I just read a post with a Bobby Kennedy quote that talked of individuals' pitiful rippling actions eventually adding up to waves and for a second, was renewed. But I'm with you; I am still out there with petitions and voting but seeing it as more and more hopeless. It is taking time away from the gardening and other tasks that would make my family more and more "self- sufficient" ( though I don't believe there is such a thing in our society). Anyway, your comment about the Bomber is so, forgive me, on target. Jesus warned us of "wolves in sheep's clothing" and that werewolf did not get my vote because I looked at the record. The first thing I thought after reading your comment was, "Yup, keep the powder dry." The second thing was "Machetes don't run out of bullets." and the third was yesterday I said I was a pacifist :-(.
My head must be spinning. I'm going to go sweep some salt around the thresholds and see if that helps.

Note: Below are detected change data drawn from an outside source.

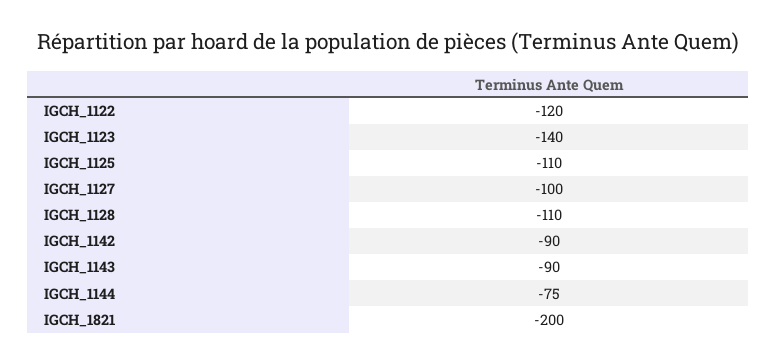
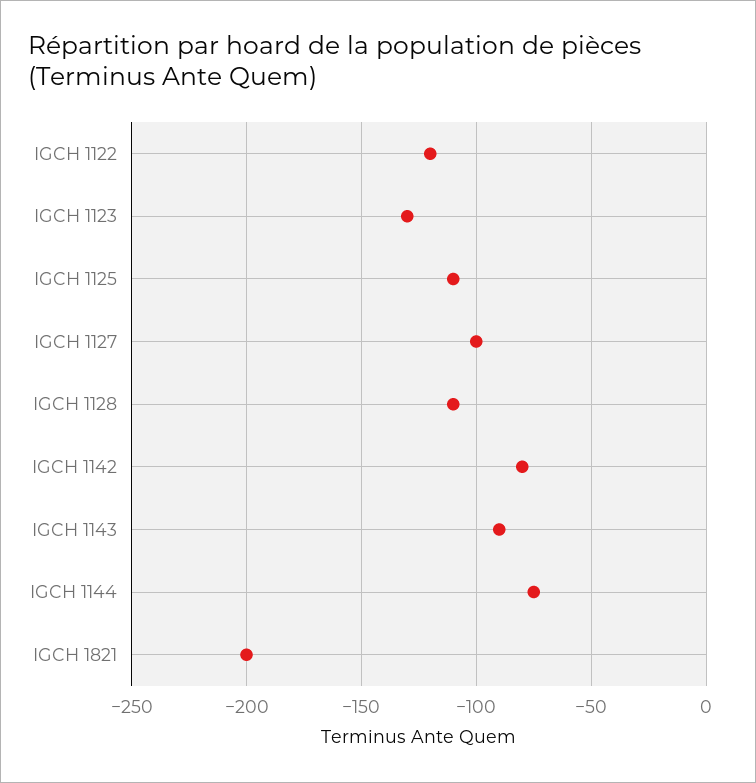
  {
    "IGCH_1122": -120,
-   "IGCH_1123": -140,
+   "IGCH_1123": -130,
    "IGCH_1125": -110,
    "IGCH_1127": -100,
    "IGCH_1128": -110,
-   "IGCH_1142": -90,
+   "IGCH_1142": -80,
    "IGCH_1143": -90,
    "IGCH_1144": -75,
    "IGCH_1821": -200
  }

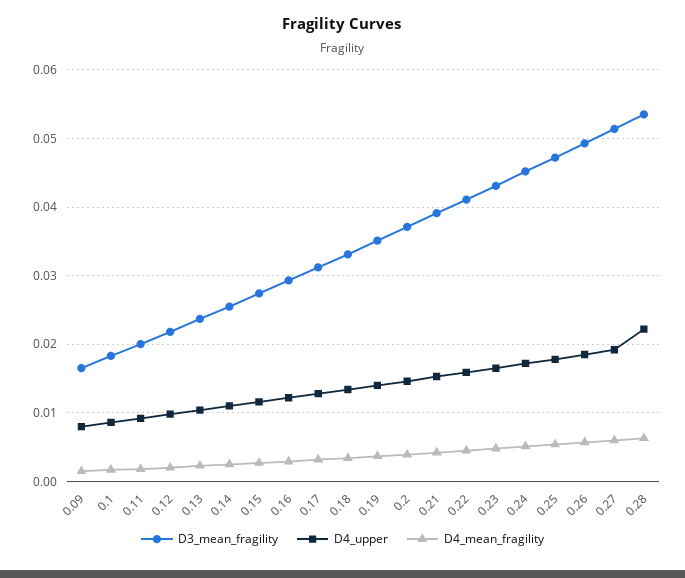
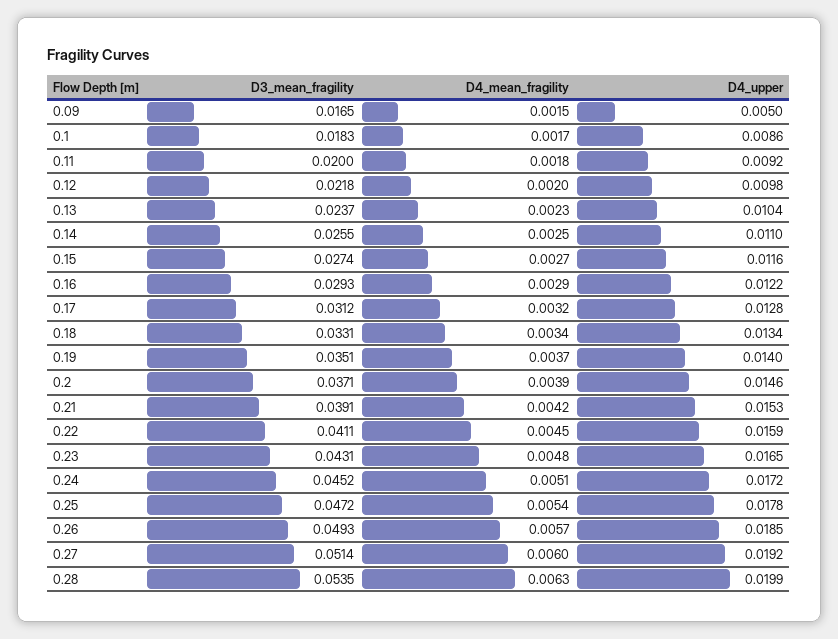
  {
    "D3_mean_fragility": {
      "0.09": 0.0165,
      "0.1": 0.0183,
      "0.11": 0.02,
      "0.12": 0.0218,
      "0.13": 0.0237,
      "0.14": 0.0255,
      "0.15": 0.0274,
      "0.16": 0.0293,
      "0.17": 0.0312,
      "0.18": 0.0331,
      "0.19": 0.0351,
      "0.2": 0.0371,
      "0.21": 0.0391,
      "0.22": 0.0411,
      "0.23": 0.0431,
      "0.24": 0.0452,
      "0.25": 0.0472,
      "0.26": 0.0493,
      "0.27": 0.0514,
      "0.28": 0.0535
    },
    "D4_upper": {
-     "0.09": 0.008,
+     "0.09": 0.005,
      "0.1": 0.0086,
      "0.11": 0.0092,
      "0.12": 0.0098,
      "0.13": 0.0104,
      "0.14": 0.011,
      "0.15": 0.0116,
      "0.16": 0.0122,
      "0.17": 0.0128,
      "0.18": 0.0134,
      "0.19": 0.014,
      "0.2": 0.0146,
      "0.21": 0.0153,
      "0.22": 0.0159,
      "0.23": 0.0165,
      "0.24": 0.0172,
      "0.25": 0.0178,
      "0.26": 0.0185,
      "0.27": 0.0192,
-     "0.28": 0.022
+     "0.28": 0.0199
    },
    "D4_mean_fragility": {
      "0.09": 0.0015,
      "0.1": 0.0017,
      "0.11": 0.0018,
      "0.12": 0.002,
      "0.13": 0.0023,
      "0.14": 0.0025,
      "0.15": 0.0027,
      "0.16": 0.0029,
      "0.17": 0.0032,
      "0.18": 0.0034,
      "0.19": 0.0037,
      "0.2": 0.0039,
      "0.21": 0.0042,
      "0.22": 0.0045,
      "0.23": 0.0048,
      "0.24": 0.0051,
      "0.25": 0.0054,
      "0.26": 0.0057,
      "0.27": 0.006,
      "0.28": 0.0063
    }
  }

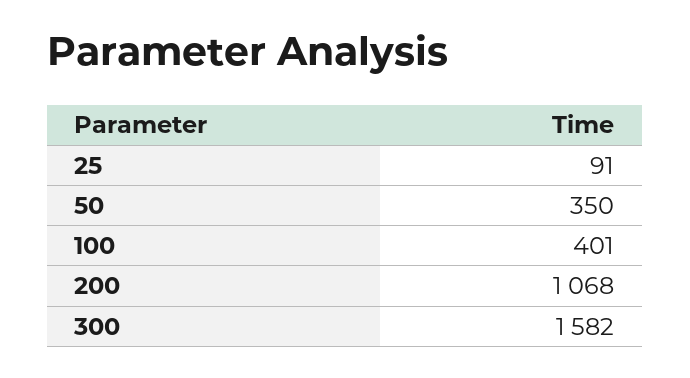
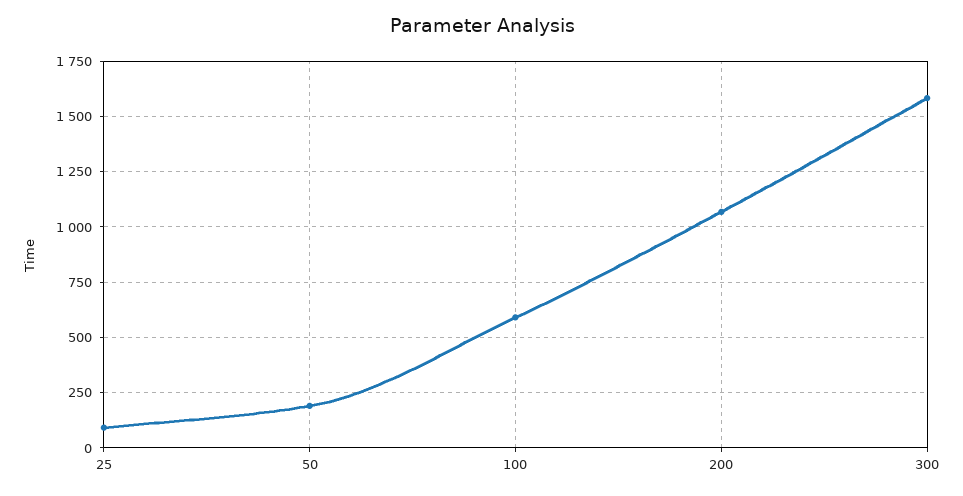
  {
    "25": 91,
-   "50": 350,
+   "50": 200,
-   "100": 401,
+   "100": 600,
    "200": 1068,
    "300": 1582
  }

For a "democrat" to betray progressives at a time like this may be a disaster from which America may never recover. With the Fed having given away $3.3 trillion to foreign banksters, the ongoing Japanese nuclear disaster, the Gulf gusher cover-up, industrial chemicals ruining our genetic future and global climate change being denied by people with too much power, we need somebody like FDR, and we need him NOW, before our time runs out forever! Otherwise, maybe see "On the Beach" or read the book. I've watched this happen over half a century, and I just can't believe this all could happen. If I could have, I would have done something about it. It's enough to make a man cry.